The sickest twist of this acrid comedy is that Lenny gets what he wants. He’s an unstoppable force, immovable objects be damned; he’s going to fulfill his American dream, his masculine prerogative, even if Lila has to suffer for it. Lila’s only crime? Not being Cybill Shepherd. Being the “nice Jewish girl.” She isn’t dumb, or unattractive, or unpleasant. A little gullible, maybe, but how is she supposed to guess that her entire honeymoon has been an elaborate ruse? So she suffers. She suffers through that protracted break-up, misunderstanding Lenny’s cues before being blindsided by his desire to get “outta the goddamn marriage.”

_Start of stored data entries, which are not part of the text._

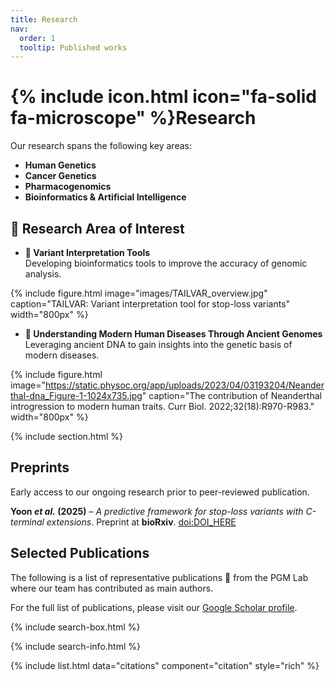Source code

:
 ```yaml
---
title: Research
nav:
  order: 1
  tooltip: Published works
---
```


# {% include icon.html icon="fa-solid fa-microscope" %}Research

Our research spans the following key areas:  

- **Human Genetics** 
- **Cancer Genetics**
- **Pharmacogenomics**
- **Bioinformatics & Artificial Intelligence**

## 🚀 Research Area of Interest

- **🧬 Variant Interpretation Tools**  
  Developing bioinformatics tools to improve the accuracy of genomic analysis.  

{% include figure.html image="images/TAILVAR_overview.jpg" caption="TAILVAR: Variant interpretation tool for stop-loss variants" width="800px" %}


- **📜 Understanding Modern Human Diseases Through Ancient Genomes**  
  Leveraging ancient DNA to gain insights into the genetic basis of modern diseases.  

{% include figure.html image="https://static.physoc.org/app/uploads/2023/04/03193204/Neanderthal-dna_Figure-1-1024x735.jpg" caption="The contribution of Neanderthal introgression to modern human traits. Curr Biol. 2022;32(18):R970-R983." width="800px" %}

{% include section.html %}

## Preprints

Early access to our ongoing research prior to peer-reviewed publication.

**Yoon *et al.* (2025)** – *A predictive framework for stop-loss variants with C-terminal extensions*. Preprint at **bioRxiv**. [doi:DOI_HERE](https://doi.org/DOI_HERE)


## Selected Publications

The following is a list of representative publications 📃 from the PGM Lab where our team has contributed as main authors.

For the full list of publications, please visit our [Google Scholar profile](https://scholar.google.com/citations?user=KIKGLvMAAAAJ).

{% include search-box.html %}

{% include search-info.html %}

{% include list.html data="citations" component="citation" style="rich" %}
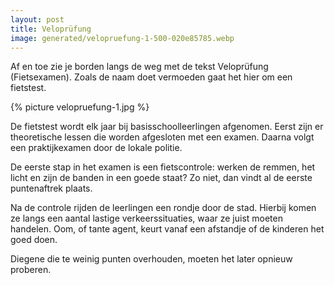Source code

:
 ```yaml
---
layout: post
title: Veloprüfung
image: generated/velopruefung-1-500-020e85785.webp
---
```


Af en toe zie je borden langs de weg met de tekst Veloprüfung (Fietsexamen). Zoals de naam doet vermoeden gaat het hier om een fietstest.

{% picture velopruefung-1.jpg %}

De fietstest wordt elk jaar bij basisschoolleerlingen afgenomen. Eerst zijn er theoretische lessen die worden afgesloten met een examen. Daarna volgt een praktijkexamen door de lokale politie.

De eerste stap in het examen is een fietscontrole: werken de remmen, het licht en zijn de banden in een goede staat? Zo niet, dan vindt al de eerste puntenaftrek plaats.

Na de controle rijden de leerlingen een rondje door de stad. Hierbij komen ze langs een aantal lastige verkeerssituaties, waar ze juist moeten handelen. Oom, of tante agent, keurt vanaf een afstandje of de kinderen het goed doen.

Diegene die te weinig punten overhouden, moeten het later opnieuw proberen.

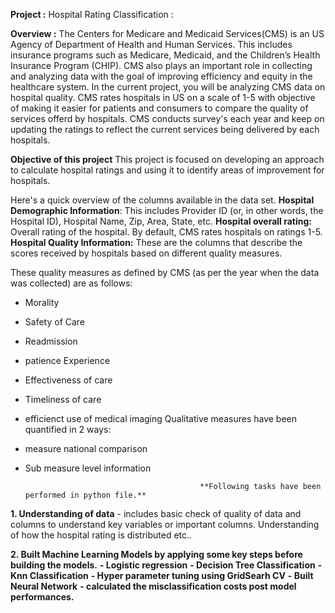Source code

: **Project :** Hospital Rating Classification :

**Overview :** The Centers for Medicare and Medicaid Services(CMS) is an US Agency of Department of Health and Human Services.
This includes insurance programs such as Medicare, Medicaid, and the Children’s Health Insurance Program (CHIP). 
CMS also plays an important role in collecting and analyzing data with the goal of improving efficiency and equity
in the healthcare system. In the current project, you will be analyzing CMS data on hospital quality. 
CMS rates hospitals in US on a scale of 1-5 with objective of making it easier for patients and consumers to compare the quality of services offerd by hospitals.
CMS conducts survey's each year and keep on updating the ratings to reflect the current services being delivered by each hospitals.

**Objective of this project**
This project is focused on developing an approach to calculate hospital ratings and using it to identify areas of improvement for hospitals.

Here's a quick overview of the columns available in the data set.
**Hospital Demographic Information**: This includes Provider ID (or, in other words, the Hospital ID), Hospital Name, Zip, Area, State, etc.
**Hospital overall rating:** Overall rating of the hospital. By default, CMS rates hospitals on ratings 1-5.
**Hospital Quality Information:** These are the columns that describe the scores received by hospitals based on different quality measures. 

These quality measures as defined by CMS (as per the year when the data was collected) are as follows:
   - Morality
   - Safety of Care
   - Readmission
   - patience Experience
   - Effectiveness of care
   - Timeliness of care
   - efficienct use of medical imaging
Qualitative measures have been quantified in 2 ways:
   - measure national comparison
   - Sub measure level information

                                                **Following tasks have been performed in python file.**

**1. Understanding of data** - includes basic check of quality of data and columns to understand key variables or important columns.
 Understanding of how the hospital rating is distributed etc..

**2. Built Machine Learning Models by applying some key steps before building the models.** 
       **- Logistic regression**
       **- Decision Tree Classification**
       **- Knn Classification**
       **- Hyper parameter tuning using GridSearh CV**
       **- Built Neural Network**
       **- calculated the misclassification costs post model performances.**
     
   

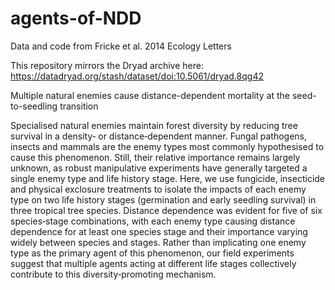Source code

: # agents-of-NDD
Data and code from Fricke et al. 2014 Ecology Letters

This repository mirrors the Dryad archive here: https://datadryad.org/stash/dataset/doi:10.5061/dryad.8qg42

Multiple natural enemies cause distance-dependent mortality at the seed-to-seedling transition

Specialised natural enemies maintain forest diversity by reducing tree survival in a density‐ or distance‐dependent manner. Fungal pathogens, insects and mammals are the enemy types most commonly hypothesised to cause this phenomenon. Still, their relative importance remains largely unknown, as robust manipulative experiments have generally targeted a single enemy type and life history stage. Here, we use fungicide, insecticide and physical exclosure treatments to isolate the impacts of each enemy type on two life history stages (germination and early seedling survival) in three tropical tree species. Distance dependence was evident for five of six species‐stage combinations, with each enemy type causing distance dependence for at least one species stage and their importance varying widely between species and stages. Rather than implicating one enemy type as the primary agent of this phenomenon, our field experiments suggest that multiple agents acting at different life stages collectively contribute to this diversity‐promoting mechanism.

The metatextual irony here is that Lila’s played by Jeannie Berlin, the daughter of The Heartbreak Kid’s director, Elaine May. Casting one’s daughter isn’t too unheard of—just ask Dario Argento or Francis Ford Coppola—but this is an especially degrading part, and Berlin spends much of the film flecked with lotion or egg salad, playing her own humiliation for muted comedy. Watching her, I’m both upset and awed: What kind of mother would subject her daughter to this kind of onscreen torment? On the other hand, what kind of mother wouldn’t help her daughter receive this rich of a professional opportunity? (Sure enough, Berlin received her only Oscar nomination to date for the performance.)

And as audiences are rediscovering now, courtesy of her role in Kenneth Lonergan’s Margaret, Berlin is extraordinary. Here, she’s essential to her mother’s comedy of cruelty, exuding the naïveté (“I never thought that I’d get to Florida!” she gushes) that makes her so susceptible to Lenny—and to the kind of toxic male egos that populate the rest of May’s scant filmography. Men with tunnel vision; men incapable of resolving moral dilemmas. Men who initiate the circuitous verbal tangos that May stages for maximum pain and nervous laughter. Breaking up is hard to do, unless you’re as psychotically audacious as Lenny. Then it’s as easy as pecan pie.